Original ArticleBIK is involved in BRAF/MEK inhibitor induced apoptosis in melanoma cell lines

- BIK expression correlates with apoptosis upon BRAF/MEK inhibition in melanoma cells.
- BRAF/MEK inhibition of BRAF-mutant melanoma cells selects for BIKlow cells.
- Ectopic BIK expression increases apoptotic response to MAPK pathway inhibition.
- BIK knockdown/knockout reduces apoptotic response to MAPK pathway inhibition.
- HDAC inhibition leads to elevated BIK levels and sensitizes to BRAF/MEK inhibition.

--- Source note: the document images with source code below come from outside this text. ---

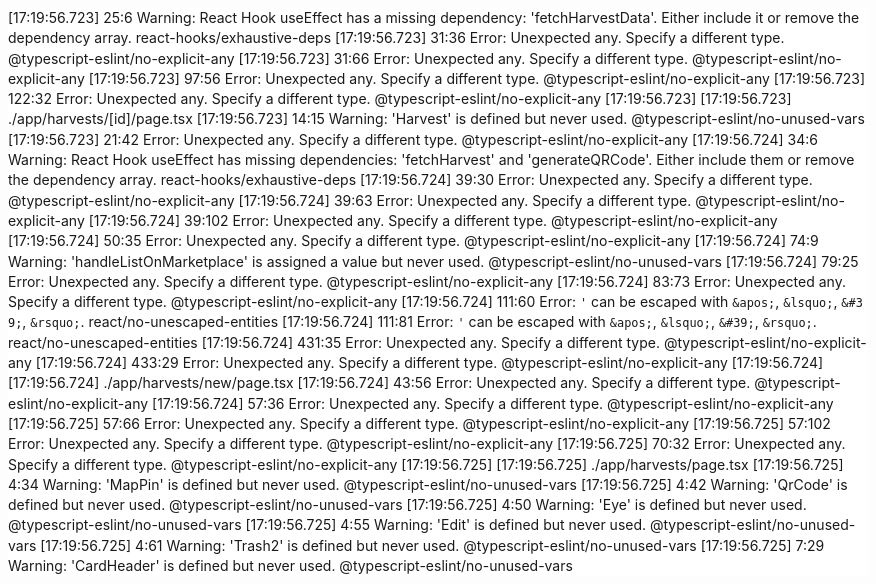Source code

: [17:19:56.723] 25:6  Warning: React Hook useEffect has a missing dependency: 'fetchHarvestData'. Either include it or remove the dependency array.  react-hooks/exhaustive-deps
[17:19:56.723] 31:36  Error: Unexpected any. Specify a different type.  @typescript-eslint/no-explicit-any
[17:19:56.723] 31:66  Error: Unexpected any. Specify a different type.  @typescript-eslint/no-explicit-any
[17:19:56.723] 97:56  Error: Unexpected any. Specify a different type.  @typescript-eslint/no-explicit-any
[17:19:56.723] 122:32  Error: Unexpected any. Specify a different type.  @typescript-eslint/no-explicit-any
[17:19:56.723] 
[17:19:56.723] ./app/harvests/[id]/page.tsx
[17:19:56.723] 14:15  Warning: 'Harvest' is defined but never used.  @typescript-eslint/no-unused-vars
[17:19:56.723] 21:42  Error: Unexpected any. Specify a different type.  @typescript-eslint/no-explicit-any
[17:19:56.724] 34:6  Warning: React Hook useEffect has missing dependencies: 'fetchHarvest' and 'generateQRCode'. Either include them or remove the dependency array.  react-hooks/exhaustive-deps
[17:19:56.724] 39:30  Error: Unexpected any. Specify a different type.  @typescript-eslint/no-explicit-any
[17:19:56.724] 39:63  Error: Unexpected any. Specify a different type.  @typescript-eslint/no-explicit-any
[17:19:56.724] 39:102  Error: Unexpected any. Specify a different type.  @typescript-eslint/no-explicit-any
[17:19:56.724] 50:35  Error: Unexpected any. Specify a different type.  @typescript-eslint/no-explicit-any
[17:19:56.724] 74:9  Warning: 'handleListOnMarketplace' is assigned a value but never used.  @typescript-eslint/no-unused-vars
[17:19:56.724] 79:25  Error: Unexpected any. Specify a different type.  @typescript-eslint/no-explicit-any
[17:19:56.724] 83:73  Error: Unexpected any. Specify a different type.  @typescript-eslint/no-explicit-any
[17:19:56.724] 111:60  Error: `'` can be escaped with `&apos;`, `&lsquo;`, `&#39;`, `&rsquo;`.  react/no-unescaped-entities
[17:19:56.724] 111:81  Error: `'` can be escaped with `&apos;`, `&lsquo;`, `&#39;`, `&rsquo;`.  react/no-unescaped-entities
[17:19:56.724] 431:35  Error: Unexpected any. Specify a different type.  @typescript-eslint/no-explicit-any
[17:19:56.724] 433:29  Error: Unexpected any. Specify a different type.  @typescript-eslint/no-explicit-any
[17:19:56.724] 
[17:19:56.724] ./app/harvests/new/page.tsx
[17:19:56.724] 43:56  Error: Unexpected any. Specify a different type.  @typescript-eslint/no-explicit-any
[17:19:56.724] 57:36  Error: Unexpected any. Specify a different type.  @typescript-eslint/no-explicit-any
[17:19:56.725] 57:66  Error: Unexpected any. Specify a different type.  @typescript-eslint/no-explicit-any
[17:19:56.725] 57:102  Error: Unexpected any. Specify a different type.  @typescript-eslint/no-explicit-any
[17:19:56.725] 70:32  Error: Unexpected any. Specify a different type.  @typescript-eslint/no-explicit-any
[17:19:56.725] 
[17:19:56.725] ./app/harvests/page.tsx
[17:19:56.725] 4:34  Warning: 'MapPin' is defined but never used.  @typescript-eslint/no-unused-vars
[17:19:56.725] 4:42  Warning: 'QrCode' is defined but never used.  @typescript-eslint/no-unused-vars
[17:19:56.725] 4:50  Warning: 'Eye' is defined but never used.  @typescript-eslint/no-unused-vars
[17:19:56.725] 4:55  Warning: 'Edit' is defined but never used.  @typescript-eslint/no-unused-vars
[17:19:56.725] 4:61  Warning: 'Trash2' is defined but never used.  @typescript-eslint/no-unused-vars
[17:19:56.725] 7:29  Warning: 'CardHeader' is defined but never used.  @typescript-eslint/no-unused-vars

In patients with BRAF-mutated melanoma specific inhibitors of BRAFV600E and MEK1/2 frequently induce initial tumor reduction, frequently followed by relapse. As demonstrated previously, BRAFV600E-inhibition induces apoptosis only in a fraction of treated cells, while the remaining arrest and survive providing a source or a niche for relapse. To identify factors contributing to the differential initial response towards BRAF/MEK inhibition, we established M14 melanoma cell line-derived single cell clones responding to treatment with BRAF inhibitor vemurafenib and MEK inhibitor trametinib predominantly with either cell cycle arrest (CCA-cells) or apoptosis (A-cells). Screening for differentially expressed apoptosis-related genes revealed loss of BCL2-Interacting Killer (BIK) mRNA in CCA-cells. Importantly, ectopic expression of BIK in CCA-cells resulted in increased apoptosis rates following vemurafenib/trametinib treatment, while knockdown/knockout of BIK in A-cells attenuated the apoptotic response. Furthermore, we demonstrate reversible epigenetic silencing of BIK mRNA expression in CCA-cells. Importantly, HDAC inhibitor treatment associated with re-expression of BIK augmented sensitivity of CCA-cells towards vemurafenib/trametinib treatment both in vitro and in vivo. In conclusion, our results suggest that BIK can be a critical mediator of melanoma cell fate determination in response to MAPK pathway inhibition.